I arrived in Santa Eulalia buoyed by the sights and sounds of this beautiful island. I parked by the beach and looked at my watch. I wouldn’t have time to go to the villa before meeting with Jax. Jax was the estate agent I’d dealt with in buying the small bar. The small bar that, when I looked to my right, I could see sitting at the bottom of the hill with no barrier between it and the beach.

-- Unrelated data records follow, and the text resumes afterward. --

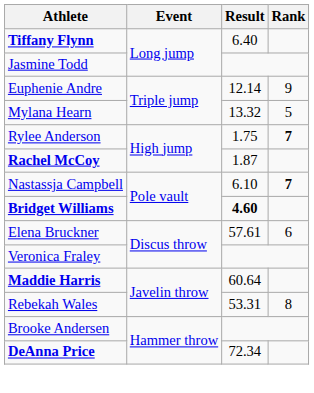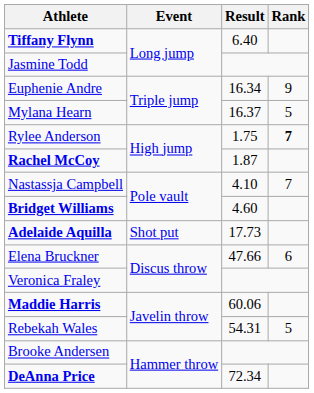Euphenie Andre | Result: 12.14 -> 16.34
Mylana Hearn | Result: 13.32 -> 16.37
Nastassja Campbell | Result: 6.10 -> 4.10
Nastassja Campbell | Rank: bold -> normal
Bridget Williams | Result: bold -> normal
+ row: Adelaide Aquilla | Shot put | 17.73
Elena Bruckner | Result: 57.61 -> 47.66
Maddie Harris | Result: 60.64 -> 60.06
Rebekah Wales | Result: 53.31 -> 54.31
Rebekah Wales | Rank: 8 -> 5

It had oodles of charm. Its stone brickwork was sympathetic to the hill behind it. But it also needed a facelift. It was going to be difficult trying to retain its historical charisma while making it a safe and enticing place for people to eat and drink — morning, noon and night.
 

But I had help.

As well as being a bar, restaurant and café, the place was going to be a gallery. But it wouldn’t just have paintings in frames. Each and every wall would be an artwork in itself. Local artists would be instrumental in making our place unique.

I hadn’t wasted any time. Already there was a local artist working on a mural. When I got out of the car and walked round the side of the building, I was surprised to see him there.